HAMBURGISCHE STAATSOPER

Wegen der Corona-Pandemie startet die Hamburgische Staatsoper mit einem kleineren Spielplan in die neue Saison. Eröffnet wurde die neue Spielzeit durch »molto agitato« – einem Abend mit Musik von Ligeti, Brahms, Händel und Weill.

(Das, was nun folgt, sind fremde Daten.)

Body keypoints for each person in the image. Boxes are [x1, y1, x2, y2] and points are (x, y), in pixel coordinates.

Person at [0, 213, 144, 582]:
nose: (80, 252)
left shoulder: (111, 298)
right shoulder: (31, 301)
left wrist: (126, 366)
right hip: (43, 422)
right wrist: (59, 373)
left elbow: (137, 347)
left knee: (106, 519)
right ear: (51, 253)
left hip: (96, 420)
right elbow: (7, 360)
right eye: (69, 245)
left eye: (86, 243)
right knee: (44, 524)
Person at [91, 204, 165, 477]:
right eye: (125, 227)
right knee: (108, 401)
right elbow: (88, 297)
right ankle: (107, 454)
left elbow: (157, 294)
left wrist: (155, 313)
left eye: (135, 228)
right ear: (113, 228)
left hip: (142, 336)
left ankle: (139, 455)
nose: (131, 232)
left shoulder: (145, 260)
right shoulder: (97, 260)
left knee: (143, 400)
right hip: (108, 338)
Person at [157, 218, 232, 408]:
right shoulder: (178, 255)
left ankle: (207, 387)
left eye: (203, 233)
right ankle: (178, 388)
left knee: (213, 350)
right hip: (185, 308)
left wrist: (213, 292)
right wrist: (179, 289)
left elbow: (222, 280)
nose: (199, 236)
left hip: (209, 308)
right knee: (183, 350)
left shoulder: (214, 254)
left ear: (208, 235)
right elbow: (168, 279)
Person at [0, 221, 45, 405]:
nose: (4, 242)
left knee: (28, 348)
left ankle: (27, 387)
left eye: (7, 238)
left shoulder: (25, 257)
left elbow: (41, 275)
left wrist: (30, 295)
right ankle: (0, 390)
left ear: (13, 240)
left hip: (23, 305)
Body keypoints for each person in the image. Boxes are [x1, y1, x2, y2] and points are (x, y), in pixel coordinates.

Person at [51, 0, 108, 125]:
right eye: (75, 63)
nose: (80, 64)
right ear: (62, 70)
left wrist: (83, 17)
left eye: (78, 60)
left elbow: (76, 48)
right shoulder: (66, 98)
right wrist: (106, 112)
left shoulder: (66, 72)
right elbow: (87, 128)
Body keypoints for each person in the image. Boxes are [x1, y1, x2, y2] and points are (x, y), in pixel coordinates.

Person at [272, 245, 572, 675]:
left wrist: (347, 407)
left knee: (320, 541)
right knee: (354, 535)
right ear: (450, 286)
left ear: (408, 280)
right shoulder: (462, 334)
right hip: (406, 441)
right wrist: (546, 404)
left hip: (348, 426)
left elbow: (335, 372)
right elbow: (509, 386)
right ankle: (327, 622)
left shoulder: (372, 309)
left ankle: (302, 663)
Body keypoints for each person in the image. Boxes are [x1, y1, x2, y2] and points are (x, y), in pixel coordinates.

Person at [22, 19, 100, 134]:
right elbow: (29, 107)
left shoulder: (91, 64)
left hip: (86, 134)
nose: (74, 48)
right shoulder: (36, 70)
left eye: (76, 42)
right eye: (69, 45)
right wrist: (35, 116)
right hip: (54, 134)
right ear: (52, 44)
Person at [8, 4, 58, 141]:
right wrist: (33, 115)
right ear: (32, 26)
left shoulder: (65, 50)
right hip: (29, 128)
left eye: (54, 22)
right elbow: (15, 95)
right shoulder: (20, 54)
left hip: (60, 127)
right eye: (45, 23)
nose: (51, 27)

Das Stück ist am 26. September vorerst zum letzten Mal zu sehen.

Ursprünglich wollte die Staatsoper die neue Spielzeit mit Mussorgskis Boris Godunow eröffnen, doch unter den gegenwärtigen Distanz-Bedingungen ist das personenreiche Stück nicht aufführbar. Stattdessen reagiert Regisseur Frank Castorf auf die derzeitige Lage und führt etwas völlig Neues auf: Ein Abend, der sich aus Konzert, Lied und Musiktheater zusammensetzt. »Nouvelles Aventures« von György Ligeti, »Vier Gesänge op. 43« von Johannes Brahms, Händels »Aci, Galatea e Polifemo« sowie auch »Die sieben Todsünden« von Kurt Weill. 

Getragen wird der Abend, für den Kent Nagano die musikalische Leitung übernommen hat, von fünf Solistinnen und Solisten sowie einem Kammerorchester. »Molto agitato« versteht sich als eigenes, inhaltlich und musikalisch vielschichtiges Format, das sich mit der jetzigen Lage auseinandersetzt – wie wir diese Zeit erfahren haben und noch erfahren, wie sie uns aus dem Gleichgewicht bringt und wie sie neue Räume öffnet. Eine kreative und produktive Inszenierung.